FIGHT BETWEEN BRIGANDS AND SOLDIERS.

"There is hardly any danger on this line now," was the reply, "and it is a long time since a robbery was committed. There is less brigandage in Mexico to-day than there was a few years ago, but there is still too much of it to make travelling altogether agreeable. The Government has put down the system of robbery as much as possible, partly by capturing and killing the brigands, and partly by hiring them to quit the business and become respectable citizens."

"That's a curious way to suppress crime," said one of the youths, "to hire a man to be honest, after he has spent a good part of his life in robbery."

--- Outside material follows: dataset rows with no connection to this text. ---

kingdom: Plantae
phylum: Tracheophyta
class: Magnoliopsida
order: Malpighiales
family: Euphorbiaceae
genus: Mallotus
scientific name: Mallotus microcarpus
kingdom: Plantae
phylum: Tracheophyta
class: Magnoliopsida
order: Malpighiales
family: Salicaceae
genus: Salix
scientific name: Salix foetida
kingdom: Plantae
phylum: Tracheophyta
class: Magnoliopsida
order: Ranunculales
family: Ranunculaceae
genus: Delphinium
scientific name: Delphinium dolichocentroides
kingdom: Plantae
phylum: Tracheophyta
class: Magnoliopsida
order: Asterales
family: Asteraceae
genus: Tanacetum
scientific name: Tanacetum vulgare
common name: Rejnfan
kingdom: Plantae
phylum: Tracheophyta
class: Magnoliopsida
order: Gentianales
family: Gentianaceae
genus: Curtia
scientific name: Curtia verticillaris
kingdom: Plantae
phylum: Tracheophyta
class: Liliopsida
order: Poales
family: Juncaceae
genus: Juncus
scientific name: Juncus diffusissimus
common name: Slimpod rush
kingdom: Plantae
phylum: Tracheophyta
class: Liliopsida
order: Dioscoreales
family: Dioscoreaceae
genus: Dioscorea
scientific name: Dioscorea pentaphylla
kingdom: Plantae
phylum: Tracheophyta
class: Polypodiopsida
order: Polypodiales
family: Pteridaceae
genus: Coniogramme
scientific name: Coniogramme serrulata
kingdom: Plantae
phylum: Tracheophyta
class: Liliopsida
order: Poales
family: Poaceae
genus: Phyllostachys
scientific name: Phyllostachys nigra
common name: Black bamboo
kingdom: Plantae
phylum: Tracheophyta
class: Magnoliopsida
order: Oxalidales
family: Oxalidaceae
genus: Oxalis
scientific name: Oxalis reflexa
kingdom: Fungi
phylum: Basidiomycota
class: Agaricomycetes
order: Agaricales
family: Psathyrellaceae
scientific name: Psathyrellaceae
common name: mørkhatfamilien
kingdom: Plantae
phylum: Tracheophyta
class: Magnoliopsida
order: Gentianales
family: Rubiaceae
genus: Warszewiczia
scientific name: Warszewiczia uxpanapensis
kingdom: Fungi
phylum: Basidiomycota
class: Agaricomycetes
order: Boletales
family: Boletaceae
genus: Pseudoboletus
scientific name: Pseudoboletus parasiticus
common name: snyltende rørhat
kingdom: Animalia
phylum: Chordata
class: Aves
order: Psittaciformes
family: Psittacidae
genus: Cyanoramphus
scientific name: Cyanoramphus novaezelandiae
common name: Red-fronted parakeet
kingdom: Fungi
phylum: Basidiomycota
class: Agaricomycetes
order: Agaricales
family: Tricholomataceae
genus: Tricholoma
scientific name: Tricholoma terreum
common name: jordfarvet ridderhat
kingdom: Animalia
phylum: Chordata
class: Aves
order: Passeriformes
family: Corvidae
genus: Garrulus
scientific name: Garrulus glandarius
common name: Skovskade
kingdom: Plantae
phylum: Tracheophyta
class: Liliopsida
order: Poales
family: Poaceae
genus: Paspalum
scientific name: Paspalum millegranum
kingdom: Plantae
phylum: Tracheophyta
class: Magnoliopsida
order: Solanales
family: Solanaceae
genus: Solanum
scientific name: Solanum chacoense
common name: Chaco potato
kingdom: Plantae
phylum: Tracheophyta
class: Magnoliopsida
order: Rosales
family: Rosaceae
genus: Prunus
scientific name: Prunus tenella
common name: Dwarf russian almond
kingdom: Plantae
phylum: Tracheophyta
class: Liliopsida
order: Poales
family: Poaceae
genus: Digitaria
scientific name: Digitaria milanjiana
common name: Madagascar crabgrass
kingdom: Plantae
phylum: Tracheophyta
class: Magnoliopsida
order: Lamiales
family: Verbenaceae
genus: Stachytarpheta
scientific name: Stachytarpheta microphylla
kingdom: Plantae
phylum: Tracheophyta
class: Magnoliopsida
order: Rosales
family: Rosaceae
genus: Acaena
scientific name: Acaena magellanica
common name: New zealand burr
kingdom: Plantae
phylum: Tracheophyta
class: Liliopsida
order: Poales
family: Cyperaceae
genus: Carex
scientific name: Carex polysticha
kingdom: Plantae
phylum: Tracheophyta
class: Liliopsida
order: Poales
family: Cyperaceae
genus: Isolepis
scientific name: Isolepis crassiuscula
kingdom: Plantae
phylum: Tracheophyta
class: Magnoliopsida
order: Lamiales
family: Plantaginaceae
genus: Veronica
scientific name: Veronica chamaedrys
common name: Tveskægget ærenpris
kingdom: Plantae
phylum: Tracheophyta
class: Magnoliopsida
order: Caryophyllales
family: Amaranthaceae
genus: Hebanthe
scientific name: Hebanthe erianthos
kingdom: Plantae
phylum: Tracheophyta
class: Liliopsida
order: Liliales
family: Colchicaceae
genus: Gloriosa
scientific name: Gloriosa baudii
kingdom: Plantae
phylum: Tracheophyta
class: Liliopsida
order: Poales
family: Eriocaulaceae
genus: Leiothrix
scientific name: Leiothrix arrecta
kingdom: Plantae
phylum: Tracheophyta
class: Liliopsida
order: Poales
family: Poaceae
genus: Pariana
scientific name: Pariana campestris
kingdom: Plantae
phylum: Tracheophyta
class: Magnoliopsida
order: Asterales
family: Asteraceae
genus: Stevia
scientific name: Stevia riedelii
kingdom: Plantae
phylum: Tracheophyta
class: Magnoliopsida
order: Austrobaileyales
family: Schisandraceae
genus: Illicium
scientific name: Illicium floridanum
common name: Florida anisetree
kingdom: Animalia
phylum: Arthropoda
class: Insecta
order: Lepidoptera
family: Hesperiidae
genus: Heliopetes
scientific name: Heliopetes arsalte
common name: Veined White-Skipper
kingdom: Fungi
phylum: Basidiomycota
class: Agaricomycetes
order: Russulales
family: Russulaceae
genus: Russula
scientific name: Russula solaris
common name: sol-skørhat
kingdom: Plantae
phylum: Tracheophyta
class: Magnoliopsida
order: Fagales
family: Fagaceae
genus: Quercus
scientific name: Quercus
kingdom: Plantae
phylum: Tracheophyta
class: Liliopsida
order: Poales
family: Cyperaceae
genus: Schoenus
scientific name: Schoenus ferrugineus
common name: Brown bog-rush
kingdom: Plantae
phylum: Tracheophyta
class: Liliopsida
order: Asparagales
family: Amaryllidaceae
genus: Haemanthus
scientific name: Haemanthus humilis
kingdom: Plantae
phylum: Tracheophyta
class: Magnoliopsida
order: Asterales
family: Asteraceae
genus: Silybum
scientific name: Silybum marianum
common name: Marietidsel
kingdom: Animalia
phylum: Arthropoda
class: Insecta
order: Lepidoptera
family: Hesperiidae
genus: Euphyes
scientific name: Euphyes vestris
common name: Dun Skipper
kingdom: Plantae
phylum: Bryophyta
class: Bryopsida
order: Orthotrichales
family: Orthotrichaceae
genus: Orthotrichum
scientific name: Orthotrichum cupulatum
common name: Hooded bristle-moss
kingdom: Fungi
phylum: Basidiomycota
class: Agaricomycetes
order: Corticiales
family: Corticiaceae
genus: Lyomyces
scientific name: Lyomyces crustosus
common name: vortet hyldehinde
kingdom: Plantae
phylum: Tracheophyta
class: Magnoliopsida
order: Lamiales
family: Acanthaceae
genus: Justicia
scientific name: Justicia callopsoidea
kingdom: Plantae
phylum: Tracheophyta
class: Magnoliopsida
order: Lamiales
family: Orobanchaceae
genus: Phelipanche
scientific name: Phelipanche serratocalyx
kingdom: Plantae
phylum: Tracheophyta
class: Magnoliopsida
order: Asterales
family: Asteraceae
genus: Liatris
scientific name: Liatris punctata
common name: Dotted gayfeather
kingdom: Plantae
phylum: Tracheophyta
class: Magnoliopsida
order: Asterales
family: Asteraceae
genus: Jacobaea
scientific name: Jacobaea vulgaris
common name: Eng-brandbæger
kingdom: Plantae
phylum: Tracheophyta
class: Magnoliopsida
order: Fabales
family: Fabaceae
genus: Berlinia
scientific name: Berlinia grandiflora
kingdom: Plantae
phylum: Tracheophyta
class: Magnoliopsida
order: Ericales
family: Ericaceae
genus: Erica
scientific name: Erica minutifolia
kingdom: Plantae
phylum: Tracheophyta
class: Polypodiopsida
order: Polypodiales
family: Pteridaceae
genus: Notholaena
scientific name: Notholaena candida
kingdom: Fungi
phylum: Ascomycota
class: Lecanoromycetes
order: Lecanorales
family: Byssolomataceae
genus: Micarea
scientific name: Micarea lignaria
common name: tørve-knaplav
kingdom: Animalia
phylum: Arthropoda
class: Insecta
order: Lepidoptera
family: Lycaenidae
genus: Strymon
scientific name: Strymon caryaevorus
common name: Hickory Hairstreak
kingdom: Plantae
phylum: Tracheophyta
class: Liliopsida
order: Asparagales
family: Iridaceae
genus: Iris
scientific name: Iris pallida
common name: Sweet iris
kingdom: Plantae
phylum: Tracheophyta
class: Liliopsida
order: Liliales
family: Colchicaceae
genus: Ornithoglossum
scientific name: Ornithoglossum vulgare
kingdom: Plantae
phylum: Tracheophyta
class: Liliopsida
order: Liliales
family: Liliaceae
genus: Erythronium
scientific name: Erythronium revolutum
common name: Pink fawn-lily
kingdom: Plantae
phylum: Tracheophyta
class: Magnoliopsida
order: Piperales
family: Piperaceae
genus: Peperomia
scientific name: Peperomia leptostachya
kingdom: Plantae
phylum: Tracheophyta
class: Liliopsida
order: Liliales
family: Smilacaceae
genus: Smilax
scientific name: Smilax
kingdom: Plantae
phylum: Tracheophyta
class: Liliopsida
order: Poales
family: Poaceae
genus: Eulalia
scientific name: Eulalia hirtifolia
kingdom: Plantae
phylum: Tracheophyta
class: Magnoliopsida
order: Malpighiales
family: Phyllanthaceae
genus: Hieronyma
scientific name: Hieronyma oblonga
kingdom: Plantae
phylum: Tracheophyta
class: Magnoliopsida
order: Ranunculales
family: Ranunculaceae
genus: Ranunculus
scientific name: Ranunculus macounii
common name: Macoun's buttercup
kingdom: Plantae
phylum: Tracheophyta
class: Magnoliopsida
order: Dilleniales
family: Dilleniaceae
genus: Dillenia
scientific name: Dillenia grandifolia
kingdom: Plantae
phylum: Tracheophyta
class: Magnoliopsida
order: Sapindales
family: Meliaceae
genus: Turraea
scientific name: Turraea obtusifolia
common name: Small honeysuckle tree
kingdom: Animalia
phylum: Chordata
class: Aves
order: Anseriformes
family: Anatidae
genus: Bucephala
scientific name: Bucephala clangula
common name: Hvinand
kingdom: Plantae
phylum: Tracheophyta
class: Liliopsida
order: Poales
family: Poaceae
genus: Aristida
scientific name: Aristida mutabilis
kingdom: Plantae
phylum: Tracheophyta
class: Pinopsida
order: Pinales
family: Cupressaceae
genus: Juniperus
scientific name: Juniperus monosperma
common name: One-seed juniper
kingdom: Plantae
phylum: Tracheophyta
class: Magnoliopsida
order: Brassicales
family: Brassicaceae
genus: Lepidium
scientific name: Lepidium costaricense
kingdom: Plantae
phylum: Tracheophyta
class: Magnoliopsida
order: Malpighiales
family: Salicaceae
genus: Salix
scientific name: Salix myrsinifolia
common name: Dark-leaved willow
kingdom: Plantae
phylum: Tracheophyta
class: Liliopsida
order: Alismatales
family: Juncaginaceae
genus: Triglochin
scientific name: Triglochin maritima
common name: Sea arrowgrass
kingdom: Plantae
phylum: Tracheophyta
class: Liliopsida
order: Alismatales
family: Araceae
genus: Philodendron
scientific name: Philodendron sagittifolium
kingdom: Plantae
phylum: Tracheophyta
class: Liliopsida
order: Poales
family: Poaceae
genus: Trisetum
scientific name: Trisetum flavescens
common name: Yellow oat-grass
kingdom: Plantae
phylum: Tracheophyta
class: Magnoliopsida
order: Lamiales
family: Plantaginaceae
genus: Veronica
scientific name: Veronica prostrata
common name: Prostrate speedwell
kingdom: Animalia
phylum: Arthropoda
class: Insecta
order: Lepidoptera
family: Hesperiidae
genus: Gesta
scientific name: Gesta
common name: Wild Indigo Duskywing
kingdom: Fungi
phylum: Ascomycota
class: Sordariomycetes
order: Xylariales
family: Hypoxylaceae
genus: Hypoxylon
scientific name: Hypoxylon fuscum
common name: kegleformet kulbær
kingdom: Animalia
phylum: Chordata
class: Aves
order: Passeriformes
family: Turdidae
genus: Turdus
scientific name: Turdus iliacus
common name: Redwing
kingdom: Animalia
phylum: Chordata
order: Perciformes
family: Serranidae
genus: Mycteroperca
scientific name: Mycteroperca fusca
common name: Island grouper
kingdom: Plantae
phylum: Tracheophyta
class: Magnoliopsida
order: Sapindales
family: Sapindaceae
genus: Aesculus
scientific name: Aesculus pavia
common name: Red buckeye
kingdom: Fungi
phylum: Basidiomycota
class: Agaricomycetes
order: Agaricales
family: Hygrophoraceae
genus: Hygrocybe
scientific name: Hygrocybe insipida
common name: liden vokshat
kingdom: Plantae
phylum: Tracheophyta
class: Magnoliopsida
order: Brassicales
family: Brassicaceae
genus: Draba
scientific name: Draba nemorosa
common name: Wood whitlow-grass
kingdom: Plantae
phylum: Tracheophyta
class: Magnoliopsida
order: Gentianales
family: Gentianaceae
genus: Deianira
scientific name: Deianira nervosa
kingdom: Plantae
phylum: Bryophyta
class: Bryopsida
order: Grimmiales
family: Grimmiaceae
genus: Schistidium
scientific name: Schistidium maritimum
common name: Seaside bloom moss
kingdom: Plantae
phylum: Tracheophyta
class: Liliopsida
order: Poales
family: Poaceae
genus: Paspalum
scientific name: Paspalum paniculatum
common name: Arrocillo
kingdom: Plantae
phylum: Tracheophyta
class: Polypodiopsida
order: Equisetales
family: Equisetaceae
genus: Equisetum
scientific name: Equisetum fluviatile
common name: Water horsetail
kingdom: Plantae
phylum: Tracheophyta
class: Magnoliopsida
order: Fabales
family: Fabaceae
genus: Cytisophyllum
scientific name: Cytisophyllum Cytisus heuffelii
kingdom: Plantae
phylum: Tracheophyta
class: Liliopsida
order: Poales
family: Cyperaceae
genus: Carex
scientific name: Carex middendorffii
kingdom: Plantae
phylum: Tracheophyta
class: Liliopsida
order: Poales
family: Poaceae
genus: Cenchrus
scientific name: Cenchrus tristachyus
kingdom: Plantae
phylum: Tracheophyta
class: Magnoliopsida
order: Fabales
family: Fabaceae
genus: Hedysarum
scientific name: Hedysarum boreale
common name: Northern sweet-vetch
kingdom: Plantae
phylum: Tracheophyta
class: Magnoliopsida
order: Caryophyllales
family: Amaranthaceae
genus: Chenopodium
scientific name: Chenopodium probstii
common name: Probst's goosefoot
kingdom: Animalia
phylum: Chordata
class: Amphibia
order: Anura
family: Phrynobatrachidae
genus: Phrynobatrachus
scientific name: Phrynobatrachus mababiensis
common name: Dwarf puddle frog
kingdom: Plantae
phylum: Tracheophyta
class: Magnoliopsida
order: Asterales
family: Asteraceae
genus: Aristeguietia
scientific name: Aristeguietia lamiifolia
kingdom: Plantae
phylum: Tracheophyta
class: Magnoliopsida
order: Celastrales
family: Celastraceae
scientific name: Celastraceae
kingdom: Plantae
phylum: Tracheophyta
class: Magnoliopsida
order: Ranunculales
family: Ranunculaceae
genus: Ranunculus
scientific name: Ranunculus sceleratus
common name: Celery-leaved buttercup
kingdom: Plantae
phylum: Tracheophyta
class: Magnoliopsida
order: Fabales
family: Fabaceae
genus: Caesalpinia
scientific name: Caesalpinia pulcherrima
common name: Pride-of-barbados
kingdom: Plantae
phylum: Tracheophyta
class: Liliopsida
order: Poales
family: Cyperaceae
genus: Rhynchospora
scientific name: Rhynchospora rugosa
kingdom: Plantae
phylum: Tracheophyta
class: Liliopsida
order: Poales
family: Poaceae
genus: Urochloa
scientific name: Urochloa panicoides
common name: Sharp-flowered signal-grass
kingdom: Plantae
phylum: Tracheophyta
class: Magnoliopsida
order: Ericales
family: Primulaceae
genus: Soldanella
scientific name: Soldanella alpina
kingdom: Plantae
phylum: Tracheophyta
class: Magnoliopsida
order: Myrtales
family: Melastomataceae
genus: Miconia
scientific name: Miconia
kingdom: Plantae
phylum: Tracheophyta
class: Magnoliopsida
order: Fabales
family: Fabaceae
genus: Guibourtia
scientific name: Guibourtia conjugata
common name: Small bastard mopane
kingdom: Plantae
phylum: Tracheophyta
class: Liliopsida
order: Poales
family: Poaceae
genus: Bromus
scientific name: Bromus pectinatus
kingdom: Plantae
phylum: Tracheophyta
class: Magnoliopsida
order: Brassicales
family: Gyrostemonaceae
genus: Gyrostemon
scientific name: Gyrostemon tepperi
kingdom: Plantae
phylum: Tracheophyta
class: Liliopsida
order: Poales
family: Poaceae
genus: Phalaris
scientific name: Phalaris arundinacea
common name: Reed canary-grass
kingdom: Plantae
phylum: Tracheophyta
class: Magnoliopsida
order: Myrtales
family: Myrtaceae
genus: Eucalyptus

"It doesn't harmonize with our ideas of propriety," said the gentleman, "but it had the desired effect at all events. General Diaz, when he became President, induced the robber chiefs to quit the business they were in, and enter the service of the Government; they were pardoned for their misdeeds, commissioned as officers in the army, and appointed to preserve order in certain districts. Their followers were enlisted as soldiers to serve under their old leaders; each soldier receives $40 a month, and furnishes his own horse and equipments. As they know the whole country where they are on duty, they have effectually put down brigandage in their districts; they are the best horsemen in the world, and there's no finer body of cavalry anywhere than the Mexican Rurales—the reformed brigands."

"Doesn't it sometimes happen that they turn robbers temporarily, just to keep themselves in practice?"

"Yes, they have done so in several instances, but on the whole these converted highwaymen have kept faith with the Government very fairly. You must remember that brigandage has been a regular occupation for centuries, and it cannot be broken up in a hurry. In some parts of the country it was organized as a business, and many men who stood well in the community were associated with the robbers, and received a percentage of their earnings."

"Did they take any part in the robberies?"

"Not exactly with their own hands; but they used to notify the brigands when valuable trains were to be on the road, and at what time they would start; they acted as scouts or spies, if you please, and in this way earned their right to a share of the plunder.